Landmark coordinate records
----------------
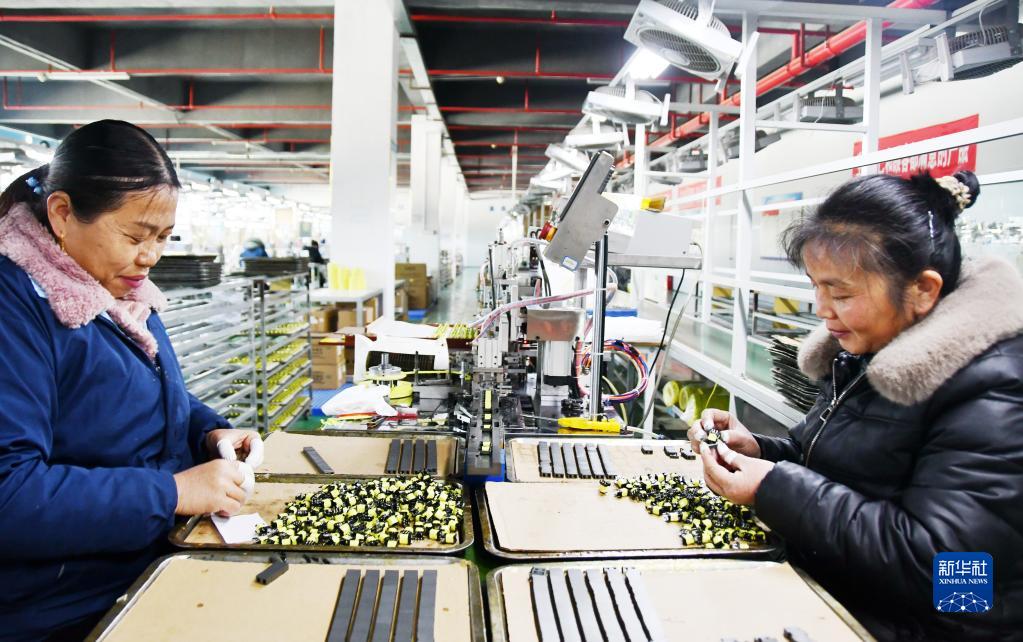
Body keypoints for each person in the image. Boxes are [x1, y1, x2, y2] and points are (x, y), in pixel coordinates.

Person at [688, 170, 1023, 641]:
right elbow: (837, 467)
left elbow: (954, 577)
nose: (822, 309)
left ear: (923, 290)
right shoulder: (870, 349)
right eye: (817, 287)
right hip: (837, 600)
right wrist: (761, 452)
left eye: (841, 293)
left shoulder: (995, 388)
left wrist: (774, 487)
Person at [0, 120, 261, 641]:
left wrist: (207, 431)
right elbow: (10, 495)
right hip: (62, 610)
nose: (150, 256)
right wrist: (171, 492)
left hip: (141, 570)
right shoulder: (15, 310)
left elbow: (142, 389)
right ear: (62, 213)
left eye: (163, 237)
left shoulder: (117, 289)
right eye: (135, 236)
----------------
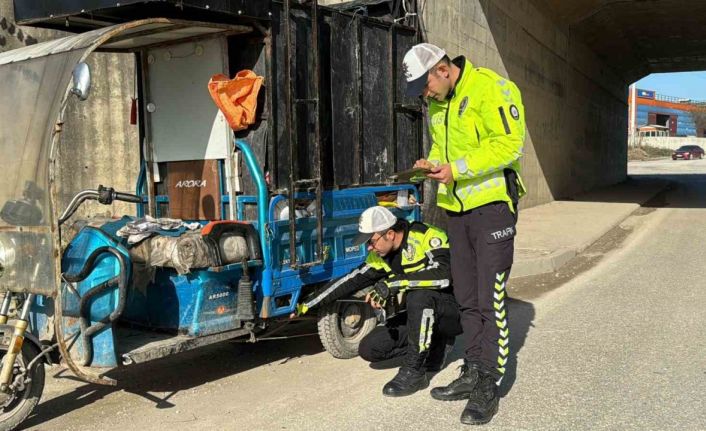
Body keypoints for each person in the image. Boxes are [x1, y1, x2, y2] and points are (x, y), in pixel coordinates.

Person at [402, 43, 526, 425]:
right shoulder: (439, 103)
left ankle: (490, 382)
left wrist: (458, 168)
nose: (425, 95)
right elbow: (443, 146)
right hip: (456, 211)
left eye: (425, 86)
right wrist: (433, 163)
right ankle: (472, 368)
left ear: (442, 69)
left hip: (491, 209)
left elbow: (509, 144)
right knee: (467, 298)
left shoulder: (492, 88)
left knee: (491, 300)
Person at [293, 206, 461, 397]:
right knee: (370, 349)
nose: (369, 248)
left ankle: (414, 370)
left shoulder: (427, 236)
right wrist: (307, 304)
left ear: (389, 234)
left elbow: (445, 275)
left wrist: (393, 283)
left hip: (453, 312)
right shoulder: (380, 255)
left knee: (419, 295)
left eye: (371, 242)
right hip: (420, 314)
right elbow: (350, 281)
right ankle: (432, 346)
----------------
[ASSIGNED TASK] Within the records above, find every line holding the word "wrist" and give the total as a bare number.

[SOLUTION TO THIS PROBLEM] 8